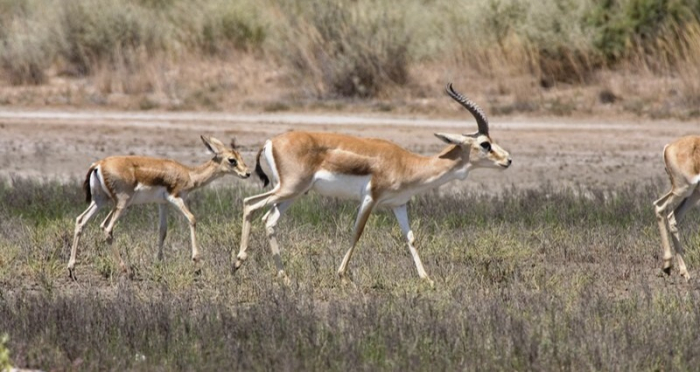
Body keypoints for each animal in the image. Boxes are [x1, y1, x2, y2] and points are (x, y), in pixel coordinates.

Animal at [68, 136, 249, 280]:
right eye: (232, 160)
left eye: (240, 156)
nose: (247, 173)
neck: (189, 174)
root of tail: (98, 164)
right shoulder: (175, 198)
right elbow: (192, 219)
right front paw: (197, 265)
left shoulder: (163, 204)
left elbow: (163, 230)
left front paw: (158, 262)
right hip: (121, 204)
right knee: (106, 228)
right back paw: (126, 271)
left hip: (100, 202)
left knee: (81, 220)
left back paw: (71, 270)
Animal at [232, 83, 512, 284]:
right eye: (485, 144)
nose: (508, 160)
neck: (406, 163)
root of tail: (270, 141)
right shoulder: (370, 198)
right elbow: (357, 232)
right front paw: (342, 275)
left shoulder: (399, 205)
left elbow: (410, 238)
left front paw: (427, 279)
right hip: (289, 189)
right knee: (250, 204)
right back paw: (238, 262)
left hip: (292, 194)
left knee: (269, 220)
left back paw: (285, 277)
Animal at [652, 135, 696, 280]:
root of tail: (668, 147)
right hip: (683, 189)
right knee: (660, 206)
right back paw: (667, 265)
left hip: (693, 193)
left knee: (673, 216)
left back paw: (683, 272)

● **THE TASK**:
Output the records exactly, pictures excluded.

● **COMPLETED TASK**:
Body keypoints for each animal in the image. Boxes are [x1, y1, x2, y2] and points are (x, y), in pixel coordinates.

Animal at [68, 136, 249, 280]:
right eye: (232, 160)
left eye: (240, 156)
nose: (247, 173)
neck: (189, 174)
root of tail: (98, 164)
right shoulder: (175, 198)
right elbow: (192, 219)
right front paw: (197, 265)
left shoulder: (163, 204)
left elbow: (163, 230)
left front paw: (158, 262)
right hip: (121, 204)
right knee: (106, 228)
right back paw: (126, 271)
left hip: (100, 202)
left knee: (81, 220)
left back paw: (71, 270)
Animal at [232, 83, 512, 284]:
right eye: (485, 144)
nose: (508, 160)
neck: (406, 163)
root of tail: (270, 141)
right shoulder: (370, 198)
right elbow: (357, 232)
right front paw: (342, 275)
left shoulder: (399, 205)
left elbow: (410, 238)
left front paw: (427, 279)
right hip: (289, 189)
right knee: (250, 204)
right back paw: (238, 262)
left hip: (292, 194)
left knee: (269, 220)
left back paw: (285, 277)
Animal at [652, 135, 696, 280]:
root of tail: (668, 147)
right hip: (683, 189)
right knee: (660, 206)
right back paw: (667, 265)
left hip: (693, 193)
left knee: (673, 216)
left back paw: (683, 272)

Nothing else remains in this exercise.